This book explores how Ottoman Muslims and Christians understood the phenomenon of conversion to Islam from the 15th to the 17th centuries. The Ottomans ruled over a large non-Muslim population and conversion to Islam was a contentious subject for all communities, especially Muslims themselves. Ottoman Muslim and Christian authors sought to define the boundaries and membership of their communities while promoting their own religious and political agendas. Tijana Krstić argues that the production and circulation of narratives about conversion to Islam was central to the articulation of Ottoman imperial identity and Sunni Muslim "orthodoxy" in the long 16th century.
Placing the evolution of Ottoman attitudes toward conversion and converts in the broader context of Mediterranean-wide religious trends and the Ottoman rivalry with the Habsburgs and Safavids, Contested Conversions to Islam draws on a variety of sources, including first-person conversion narratives and Orthodox Christian neomartyologies, to reveal the interplay of individual, (inter)communal, local, and imperial initiatives that influenced the process of conversion.
About the author
Tijana Krstić is Associate Professor in the Medieval Studies Department at Central European University in Budapest.
"This book raises valuable and important questions about the role of syncretism and tolerance in Ottoman (and indeed, other) religious experiences. . . Kristic's conclusions will force historians to question whether the history of the Ottoman Empires should, or even can be, decoupled from that of the West. . . I hope that not only scholars of the Islamic world but also Europeanists and historians of religion will seriously engage with the ideas and issues raised here."
—John J. Curry, American Historical Review
"[T]his makes Contested Conversions to Islam a tour de force. Krstic offers us a wealth of illuminating insights into early modern Ottoman history and a unique historical exploration of Ottoman Islam. . . [H]er achievements should be of value not only to Ottomanists or early modernists but indeed to all of us interested in multiconfessional and multicultural societies, whether in the early modern world or in that of today."

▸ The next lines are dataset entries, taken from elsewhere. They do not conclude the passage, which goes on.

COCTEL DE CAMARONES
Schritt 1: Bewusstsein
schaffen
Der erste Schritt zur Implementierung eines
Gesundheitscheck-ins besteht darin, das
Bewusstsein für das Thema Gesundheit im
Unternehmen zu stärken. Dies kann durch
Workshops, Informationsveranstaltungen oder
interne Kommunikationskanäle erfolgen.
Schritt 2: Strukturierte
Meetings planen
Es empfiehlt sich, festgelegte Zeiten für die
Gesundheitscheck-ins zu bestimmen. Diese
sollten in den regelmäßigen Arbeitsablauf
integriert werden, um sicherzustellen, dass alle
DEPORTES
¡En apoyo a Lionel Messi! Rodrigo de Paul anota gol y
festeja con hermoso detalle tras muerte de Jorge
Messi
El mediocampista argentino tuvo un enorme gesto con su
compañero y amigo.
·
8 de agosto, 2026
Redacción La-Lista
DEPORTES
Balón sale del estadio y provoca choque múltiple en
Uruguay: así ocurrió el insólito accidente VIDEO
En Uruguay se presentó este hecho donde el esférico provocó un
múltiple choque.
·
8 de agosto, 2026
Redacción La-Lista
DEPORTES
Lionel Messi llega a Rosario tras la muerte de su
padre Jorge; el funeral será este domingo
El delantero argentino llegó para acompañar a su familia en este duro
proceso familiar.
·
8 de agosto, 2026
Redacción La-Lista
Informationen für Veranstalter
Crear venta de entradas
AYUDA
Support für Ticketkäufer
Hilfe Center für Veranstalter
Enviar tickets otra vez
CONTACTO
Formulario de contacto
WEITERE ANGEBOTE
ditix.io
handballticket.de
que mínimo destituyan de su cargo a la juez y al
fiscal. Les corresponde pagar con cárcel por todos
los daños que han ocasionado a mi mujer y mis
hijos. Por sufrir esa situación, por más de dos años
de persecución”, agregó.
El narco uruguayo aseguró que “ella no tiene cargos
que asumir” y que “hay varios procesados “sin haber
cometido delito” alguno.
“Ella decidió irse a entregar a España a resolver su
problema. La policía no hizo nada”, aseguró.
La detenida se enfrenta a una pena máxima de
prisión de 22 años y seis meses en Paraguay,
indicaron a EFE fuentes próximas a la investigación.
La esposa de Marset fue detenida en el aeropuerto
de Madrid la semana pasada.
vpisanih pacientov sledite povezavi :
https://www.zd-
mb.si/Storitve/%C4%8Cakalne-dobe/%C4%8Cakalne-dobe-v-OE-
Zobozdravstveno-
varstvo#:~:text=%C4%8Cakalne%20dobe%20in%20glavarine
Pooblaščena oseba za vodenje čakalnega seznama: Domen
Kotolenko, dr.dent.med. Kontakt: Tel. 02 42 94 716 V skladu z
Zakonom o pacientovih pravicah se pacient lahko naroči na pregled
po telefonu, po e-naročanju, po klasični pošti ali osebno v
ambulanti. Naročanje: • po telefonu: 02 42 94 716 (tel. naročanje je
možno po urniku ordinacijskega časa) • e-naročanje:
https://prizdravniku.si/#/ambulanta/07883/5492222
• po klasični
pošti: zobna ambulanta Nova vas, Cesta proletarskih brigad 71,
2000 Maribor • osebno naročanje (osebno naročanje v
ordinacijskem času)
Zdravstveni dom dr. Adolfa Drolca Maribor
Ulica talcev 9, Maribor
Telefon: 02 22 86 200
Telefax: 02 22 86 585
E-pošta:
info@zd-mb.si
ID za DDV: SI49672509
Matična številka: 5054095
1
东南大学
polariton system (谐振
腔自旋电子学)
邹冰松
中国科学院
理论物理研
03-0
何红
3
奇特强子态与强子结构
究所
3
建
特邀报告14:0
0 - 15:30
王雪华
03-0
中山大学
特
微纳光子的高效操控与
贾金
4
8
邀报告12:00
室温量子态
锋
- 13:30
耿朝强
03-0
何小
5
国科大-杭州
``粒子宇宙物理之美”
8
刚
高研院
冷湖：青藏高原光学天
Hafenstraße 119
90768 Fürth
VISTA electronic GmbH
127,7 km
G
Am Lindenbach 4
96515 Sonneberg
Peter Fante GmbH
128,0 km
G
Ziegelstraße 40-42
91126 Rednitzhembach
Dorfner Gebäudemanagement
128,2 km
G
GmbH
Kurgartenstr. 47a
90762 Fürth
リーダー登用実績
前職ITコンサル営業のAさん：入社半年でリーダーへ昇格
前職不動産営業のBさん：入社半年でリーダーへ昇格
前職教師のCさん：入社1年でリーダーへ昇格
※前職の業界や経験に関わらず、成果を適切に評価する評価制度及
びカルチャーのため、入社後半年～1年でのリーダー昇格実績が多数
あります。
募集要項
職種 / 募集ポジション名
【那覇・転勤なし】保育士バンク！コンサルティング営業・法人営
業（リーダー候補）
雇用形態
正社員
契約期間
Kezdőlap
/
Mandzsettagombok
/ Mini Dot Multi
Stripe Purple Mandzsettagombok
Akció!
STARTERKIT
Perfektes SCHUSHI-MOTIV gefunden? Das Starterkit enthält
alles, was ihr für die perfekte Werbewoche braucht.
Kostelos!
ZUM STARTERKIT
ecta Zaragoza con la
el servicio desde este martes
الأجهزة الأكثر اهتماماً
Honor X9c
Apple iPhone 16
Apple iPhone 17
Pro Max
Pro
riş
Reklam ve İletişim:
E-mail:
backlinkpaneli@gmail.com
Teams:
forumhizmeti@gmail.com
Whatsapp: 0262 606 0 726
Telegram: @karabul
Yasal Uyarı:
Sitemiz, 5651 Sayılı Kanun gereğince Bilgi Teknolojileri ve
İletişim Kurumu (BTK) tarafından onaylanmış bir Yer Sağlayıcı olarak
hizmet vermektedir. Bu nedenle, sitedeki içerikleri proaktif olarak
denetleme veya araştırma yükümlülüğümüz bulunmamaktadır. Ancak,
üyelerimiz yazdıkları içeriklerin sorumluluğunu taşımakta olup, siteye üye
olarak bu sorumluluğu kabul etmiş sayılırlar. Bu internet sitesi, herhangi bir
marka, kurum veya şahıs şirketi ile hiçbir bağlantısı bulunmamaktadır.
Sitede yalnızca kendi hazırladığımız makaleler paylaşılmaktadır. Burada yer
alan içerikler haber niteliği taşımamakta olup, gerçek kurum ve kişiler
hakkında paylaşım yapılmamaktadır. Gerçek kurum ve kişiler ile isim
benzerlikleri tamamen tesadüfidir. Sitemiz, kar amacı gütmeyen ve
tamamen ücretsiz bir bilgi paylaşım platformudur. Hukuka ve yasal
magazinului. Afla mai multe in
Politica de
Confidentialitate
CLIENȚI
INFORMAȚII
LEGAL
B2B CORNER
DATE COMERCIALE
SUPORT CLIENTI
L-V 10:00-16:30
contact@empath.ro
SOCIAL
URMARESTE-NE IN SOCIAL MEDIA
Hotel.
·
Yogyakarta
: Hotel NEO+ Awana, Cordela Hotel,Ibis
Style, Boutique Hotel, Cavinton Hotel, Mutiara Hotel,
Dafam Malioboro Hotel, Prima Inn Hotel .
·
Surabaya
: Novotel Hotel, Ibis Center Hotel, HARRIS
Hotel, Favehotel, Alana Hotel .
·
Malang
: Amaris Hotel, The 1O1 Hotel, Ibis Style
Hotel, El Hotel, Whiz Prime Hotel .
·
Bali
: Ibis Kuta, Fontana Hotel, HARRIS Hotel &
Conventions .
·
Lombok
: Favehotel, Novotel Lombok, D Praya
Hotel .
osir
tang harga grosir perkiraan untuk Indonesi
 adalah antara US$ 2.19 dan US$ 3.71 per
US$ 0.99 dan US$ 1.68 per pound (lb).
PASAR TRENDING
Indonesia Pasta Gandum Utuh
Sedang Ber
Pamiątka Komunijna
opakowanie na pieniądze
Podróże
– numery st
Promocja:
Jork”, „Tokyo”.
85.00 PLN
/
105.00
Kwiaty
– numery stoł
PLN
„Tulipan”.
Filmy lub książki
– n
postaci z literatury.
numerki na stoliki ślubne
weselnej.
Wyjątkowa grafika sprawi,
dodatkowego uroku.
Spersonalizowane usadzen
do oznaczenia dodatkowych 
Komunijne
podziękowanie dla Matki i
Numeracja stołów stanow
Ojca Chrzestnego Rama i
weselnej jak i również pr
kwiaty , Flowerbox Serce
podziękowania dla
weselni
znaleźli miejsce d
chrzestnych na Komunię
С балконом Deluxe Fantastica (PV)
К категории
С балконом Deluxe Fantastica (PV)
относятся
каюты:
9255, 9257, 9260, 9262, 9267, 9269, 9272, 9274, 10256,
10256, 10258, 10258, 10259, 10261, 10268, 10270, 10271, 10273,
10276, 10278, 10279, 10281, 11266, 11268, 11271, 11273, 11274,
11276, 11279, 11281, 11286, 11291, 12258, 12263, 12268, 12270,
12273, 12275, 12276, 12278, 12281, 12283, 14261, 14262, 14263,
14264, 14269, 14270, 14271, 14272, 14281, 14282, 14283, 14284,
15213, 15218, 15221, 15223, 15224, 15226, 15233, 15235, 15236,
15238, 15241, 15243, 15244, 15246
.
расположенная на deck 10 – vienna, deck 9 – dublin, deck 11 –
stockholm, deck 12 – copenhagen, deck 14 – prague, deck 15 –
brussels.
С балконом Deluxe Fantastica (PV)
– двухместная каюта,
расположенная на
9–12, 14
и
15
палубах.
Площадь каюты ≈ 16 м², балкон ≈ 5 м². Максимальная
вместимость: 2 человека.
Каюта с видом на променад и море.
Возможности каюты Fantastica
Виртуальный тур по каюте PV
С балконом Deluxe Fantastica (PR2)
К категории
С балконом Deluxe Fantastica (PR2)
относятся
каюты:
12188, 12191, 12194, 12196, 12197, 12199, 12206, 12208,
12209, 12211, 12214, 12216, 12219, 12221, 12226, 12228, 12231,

—Dina L Gall, Comparative Studies of South Asia, Africa & the Middle East
"Tijana Krstic's study offers a fascinating perspective. . . Krstic accomplishes her task of contextualizing and historicizing the phenomenon of conversion to Islam in a broader Mediterranean context in a most impressive manner. Her extraordinary langauge skills enable her to crisscross European and Ottoman sources, and thus to have a broad perspective on conversion narratives."
—Laura Binz, Renaissance Quarterly
"Tijana Krstic has written a wonderful book. . . [T]he book also marks a major contribution. Several scholars have considered conversion in specific Islamic contexts, but few manage, as Krstic does, to use the phenomenon as the window onto a bigger social and cultural picture."
— K. E. Fleming, Slavic Review
"Missiologists wrestlying with the 'Jesus-mosque' and C-6 forms of contextualization—in which converts to Christianity remain outwardly indistinguishable from Muslims—will find Krstić 's work of particular interest. . . Krstić's work is a good springboard for discussion. . ."
—Larry Poston, Missiology
"Rejecting both nationalist preoccupations and a purely Islamic framework, Krstic' looks at Ottoman conversion narratives within their early modern context. Drawing on a breathtakingly wide range of sources, the author gives us a sense of what it meant to be a Muslim in the early modern Ottoman Empire. She also engages issues of reading, texts, and knowledge that are almost entirely unexplored in the Ottoman context."
—Molly Greene, Princeton University
"Tijana Krstić has uncovered a treasure of manuscripts—from personal accounts and instructional manuals to martyrologies and polemics—and has drawn from them a superb new picture of conversions to Islam and their consequences in the Ottoman Empire. Religious boundaries turn out to be a hot issue among different groups of Muslims and Orthodox Christians both, as the Ottoman state strengthens its links with Islam. Contested Conversions brings splendid insights into the religious and political history of the Ottoman Empire and also suggests new ways to think about the confessional history of early modern Europe."